Lakota had plenty of chances in Friday's Midland Athletic League opener against Mohawk, but just about every one ended in the glove of a Warrior fielder.
On the other side of things, Raider hurler Nick Watts gave Mohawk very few chances. But the ones the Warriors did get, they took advantage of.
With the game tied at 2 in the bottom of the sixth, two walks set the stage and Hartsel hit a grounder to short. The throw got past the first baseman and Devon Fredritz scampered home, breaking the tie and propelling Mohawk to a 3-2 victory.
"We played really good at the beginning and the end. But kinda got slow in the middle," Fredritz said. "We pulled through with the win though. That's always good."
For Lakota coach Terry James, Friday was just the latest in a string of heartbreakers as his team is still searching for its first win.
"We had three of those out of five games this year," he said. "We're killing the ball. We're crushing the ball. We just can't find the holes. It will come around.
"That's been the story of the season. We're hitting the ball hard. We're just hitting it right at people. We had guys on base, one or two things go different and we're 4-1. We'll get there."
Watts went the distance for Lakota, allowing two hits and striking out nine. But, it took a while for the junior fireballer to settle in.
In the first inning, Grant Gucker laced a two-out double to left center and Fredritz followed up with an RBI single for the game's first run. Fredritz would come home after three-straight walks to make it 2-0 Warriors.
"That's the most important thing," Fredritz said when asked the importance of getting to Watts early. "Probably out of everyone we've seen so far this year, he's the best. It was good to get one off him."
Watts shook off the early struggles though, not allowing a hit the rest of the afternoon.
"Nick Watts is as good of a pitcher as you'll see in high school as a junior," James said. "He didn't have a feel for the mound right off the bat, but when he came around, that's all it was. A late error and it cost us the ballgame again."
Mohawk could've broke the game open in the first, but Lakota shortstop Jack Raymond came up with a hard hit ball by Hartsel to end the inning.
"Of course you want to try to get as many as you can in that situation, but we made good contact and they made a play. That's the nature of the game," said Mohawk coach Eric Hoover. "But I was confident our pitching would hold up. They did a great job of keeping the game in our control."
Mohawk starter Jacob Jeffrey held Lakota in check for most of the afternoon. Jeffrey went five innings scattering seven hits, allowing two runs, one earned.
"Jacob had another great start for us, really had command of his pitches," Hoover said. "He was in control.

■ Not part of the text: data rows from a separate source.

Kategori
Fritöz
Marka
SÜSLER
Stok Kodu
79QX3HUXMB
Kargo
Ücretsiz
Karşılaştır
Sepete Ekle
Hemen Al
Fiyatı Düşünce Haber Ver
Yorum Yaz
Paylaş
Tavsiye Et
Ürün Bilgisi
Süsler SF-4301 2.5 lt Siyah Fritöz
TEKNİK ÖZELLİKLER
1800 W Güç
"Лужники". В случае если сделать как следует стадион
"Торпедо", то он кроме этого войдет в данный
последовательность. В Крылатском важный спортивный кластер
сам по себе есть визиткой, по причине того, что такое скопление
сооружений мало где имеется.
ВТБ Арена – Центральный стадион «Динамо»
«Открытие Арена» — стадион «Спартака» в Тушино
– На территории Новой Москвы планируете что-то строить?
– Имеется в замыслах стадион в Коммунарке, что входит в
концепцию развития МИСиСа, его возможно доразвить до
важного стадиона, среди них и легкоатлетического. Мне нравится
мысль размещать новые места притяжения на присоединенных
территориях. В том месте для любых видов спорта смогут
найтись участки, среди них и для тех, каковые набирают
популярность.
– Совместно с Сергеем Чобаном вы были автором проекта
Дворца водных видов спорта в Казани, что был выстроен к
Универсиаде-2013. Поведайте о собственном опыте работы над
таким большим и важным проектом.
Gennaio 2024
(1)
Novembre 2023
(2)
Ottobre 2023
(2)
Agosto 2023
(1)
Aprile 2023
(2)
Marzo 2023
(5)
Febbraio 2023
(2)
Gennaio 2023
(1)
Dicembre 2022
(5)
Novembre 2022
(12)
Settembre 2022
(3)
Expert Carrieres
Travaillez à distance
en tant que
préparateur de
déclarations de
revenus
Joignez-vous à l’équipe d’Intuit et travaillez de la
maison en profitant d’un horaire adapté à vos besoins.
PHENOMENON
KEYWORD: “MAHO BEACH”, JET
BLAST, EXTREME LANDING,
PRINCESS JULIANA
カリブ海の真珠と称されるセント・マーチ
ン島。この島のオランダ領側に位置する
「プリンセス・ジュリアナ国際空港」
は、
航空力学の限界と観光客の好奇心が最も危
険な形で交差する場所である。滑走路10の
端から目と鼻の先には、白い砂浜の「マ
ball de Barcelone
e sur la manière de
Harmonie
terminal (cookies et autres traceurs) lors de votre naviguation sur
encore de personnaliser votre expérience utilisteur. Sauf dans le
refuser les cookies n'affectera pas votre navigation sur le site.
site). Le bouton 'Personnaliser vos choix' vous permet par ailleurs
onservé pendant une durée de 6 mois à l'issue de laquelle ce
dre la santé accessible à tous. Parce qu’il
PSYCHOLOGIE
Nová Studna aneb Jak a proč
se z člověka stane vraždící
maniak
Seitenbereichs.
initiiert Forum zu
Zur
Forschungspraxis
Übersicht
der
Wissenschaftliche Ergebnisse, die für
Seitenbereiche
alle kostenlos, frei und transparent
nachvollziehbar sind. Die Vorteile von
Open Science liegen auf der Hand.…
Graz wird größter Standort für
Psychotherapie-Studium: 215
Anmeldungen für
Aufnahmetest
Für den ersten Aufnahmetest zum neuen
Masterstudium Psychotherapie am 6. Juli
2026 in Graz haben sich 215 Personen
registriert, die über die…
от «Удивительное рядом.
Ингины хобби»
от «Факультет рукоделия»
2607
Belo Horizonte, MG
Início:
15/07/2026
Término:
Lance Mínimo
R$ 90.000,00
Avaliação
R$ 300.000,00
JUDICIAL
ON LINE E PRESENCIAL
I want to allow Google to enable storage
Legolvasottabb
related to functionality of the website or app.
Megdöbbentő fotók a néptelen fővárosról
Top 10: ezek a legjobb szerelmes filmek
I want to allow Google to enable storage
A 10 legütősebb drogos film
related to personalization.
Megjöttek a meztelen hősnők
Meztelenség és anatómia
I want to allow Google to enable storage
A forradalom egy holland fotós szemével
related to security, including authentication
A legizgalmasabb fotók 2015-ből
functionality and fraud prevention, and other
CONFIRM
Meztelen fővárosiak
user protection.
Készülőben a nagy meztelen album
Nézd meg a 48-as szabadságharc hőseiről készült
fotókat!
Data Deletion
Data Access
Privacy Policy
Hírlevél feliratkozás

Started mixing in his curveball a lot more, later, and kept them off-balance. I was questioning whether to take him out maybe in about the 4th inning, and he told me he was alright and went out, starting mixing in some curveballs and was able to keep the off balance, because they were staring to get on him a bit, get control back of the game."
Both Lakota's runs came in the fourth inning. Jacob Aaron led off the inning with a single, one of three hits on the day for him, and Raymond followed up with a double. Up next, Jacob Stewart hit a ball to short that resulted in an error and both runners coming home.
But Jeffrey retired the next three batters to end the threat.
The same duo of Aaron and Raymond started another Raider rally in the sixth, each with base hits. But relief pitcher Austin Harper came in and stopped the threat. Harper got Stewart to bunt back to him, but walked Watts next. However, with the bases loaded, Harper got back-to-back strikeouts to end the inning.
Harper came back in the seventh and closed the door on the Raiders.
"He's been coming in in relief for us here a few times now," Hoover said of Harper. "He's a baseball player. He's tough mentally out there, has good control. I don't have to worry too much about him losing control and giving them freebies. He's got good movement on the ball. I felt pretty confident and he did a good job coming in and shutting them down in a tough situation."